In general, there is limited information on the effect that NfsOZn have on the physiological and biochemical parameters of beans. Therefore, it is necessary to conduct a more in-depth evaluation of the effect caused by nanoparticles (nanofertilizers) on the physiology and biochemistry of various farm crops, as well as the impact thereof on the environment. Moreover, a negative effect has been observed for high zinc doses over the parameters studied, such as biomass accumulation, yield, photosynthetic pigment content, and the in vivo activity of nitrate reductase. Hence, it is recommendable to study this. In this regard, Wang et al. [39] mentioned that zinc is a necessary element for plants, but excess Zn can be detrimental. The same authors stated that excess Zn exerts its toxicity partially through disturbing the nutrient balance and inducing oxidative stress in plants. These data will be helpful for better understanding of toxicity of Zn and the adaptive mechanism in Zn non-hyperaccumulator plants.

4. Conclusions

The best doses favoring an increase in biomass, production, and nitrogen assimilation were 50 ppm of ZnSO₄, 100 ppm of DTPA-Zn, and 25 ppm of NfsOZn.
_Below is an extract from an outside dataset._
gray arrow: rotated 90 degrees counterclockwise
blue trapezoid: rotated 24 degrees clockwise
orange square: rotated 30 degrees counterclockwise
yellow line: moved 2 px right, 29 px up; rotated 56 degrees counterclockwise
Hence, the dose containing 25 ppm of NfsOZn was the most efficient dose, since at a lower dose it was better able to equalize biomass accumulation, production, and nitrogen assimilation as compared to ZnSO₄ and DTPA-Zn sources. The efficiency of the zinc application depended on the source and doses of the application. Further research is required, given that high NfsOZn doses were toxic for beans. Finally, it is worth highlighting that zinc oxide nanoparticles have a huge potential to be used as nanofertilizers if applied in optimal concentrations.